Die mit dem Beschluss des BGH geschaffene Klarheit über die EEG-Anforderungen an Bürgerenergiegesellschaften ist zwar rechtlich wohl sinnvoll und erwünscht, scheint allerdings auf den ersten Blick, keine maßgeblichen Rechtsfolgen mit sich zu bringen: Mit Ausnahme der wenigen Bieter, die sich rechtzeitig rechtlich gegen ihre Nichtbezuschlagung in den ersten Ausschreibungsrunden aus 2017 wandten, können die weiteren nicht bezuschlagten Bieter aus den vergangenen Jahren wegen Verfristung entsprechender Ansprüche nicht mehr über den Rechtsweg um einen Zuschlag kämpfen.

Ohnehin dürfte es auch wenig Anlass geben, dies zu tun, da gerade in den betreffenden Jahren in den Ausschreibungen die niedrigsten Zuschlagspreise realisiert wurden und eine spätere erneute Teilnahme sich somit ohnehin als der wirtschaftlich bessere Weg erwies.

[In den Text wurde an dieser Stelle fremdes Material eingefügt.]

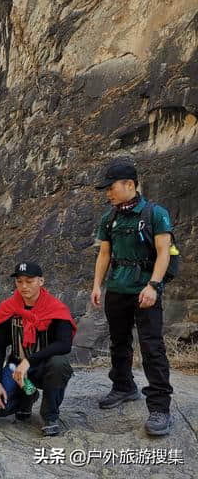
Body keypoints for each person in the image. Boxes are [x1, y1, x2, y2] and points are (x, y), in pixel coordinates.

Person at [91, 163, 174, 436]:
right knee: (118, 341)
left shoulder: (155, 214)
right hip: (117, 288)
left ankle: (160, 408)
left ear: (129, 184)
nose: (108, 194)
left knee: (151, 347)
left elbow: (163, 252)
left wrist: (153, 285)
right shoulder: (109, 218)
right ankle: (124, 387)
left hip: (146, 290)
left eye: (111, 188)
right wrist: (97, 286)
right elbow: (105, 254)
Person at [0, 262, 77, 436]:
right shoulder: (9, 308)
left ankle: (50, 415)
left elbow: (65, 344)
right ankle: (26, 397)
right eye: (19, 281)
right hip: (15, 368)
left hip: (43, 367)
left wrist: (30, 360)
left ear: (41, 281)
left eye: (29, 281)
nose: (24, 286)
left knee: (60, 364)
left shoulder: (55, 308)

Die Rechtsprechung des BGH ist aber in doppelter Hinsicht wichtig: Zunächst bleibt abzuwarten, ob die BNetzA nach Abschluss des Verfahrens vor dem OLG Düsseldorf die (anscheinend fehlerhaft erteilten) Zuschläge an „Scheinbürgerenergiegesellschaften“ widerrufen wird, was indes auch nicht ohne Weiteres rechtlich möglich scheint. Kommt es zu einem Widerruf dieser Zuschläge, wären die bei Gebotsabgabe geleisteten Sicherheiten, die sich wohl auf einige Millionen Euro bemessen, fällig.

Noch wichtiger für die Windenergiebranche ist aber der Beschluss des BGH deshalb, weil nunmehr feststeht, worauf alle als Bürgerenergiegesellschaften bezuschlagte Bieter achten müssen. Zurzeit entscheiden sich zwar ganz wenig Bieter für eine Teilnahme als Bürgerenergiegesellschaft an einer Ausschreibung. Dies dient nicht nur der Vermeidung des erhöhten bürokratischen Aufwands und der damit verbundenen Inflexibilität bei der vertraglichen Gestaltung ihrer Gesellschaften, sondern scheint auch aufgrund der in letzter Zeit öfter vorkommenden Unterzeichnung des Ausschreibungsvolumens nicht erforderlich zu sein. Es ist aber keinesfalls auszuschließen, dass zukünftig das Vehikel der Bürgerenergiegesellschaften wieder an Bedeutung und Attraktivität gewinnen wird. Es muss sich aber dann, so auch der BGH, um echte Bürgerenergie handeln.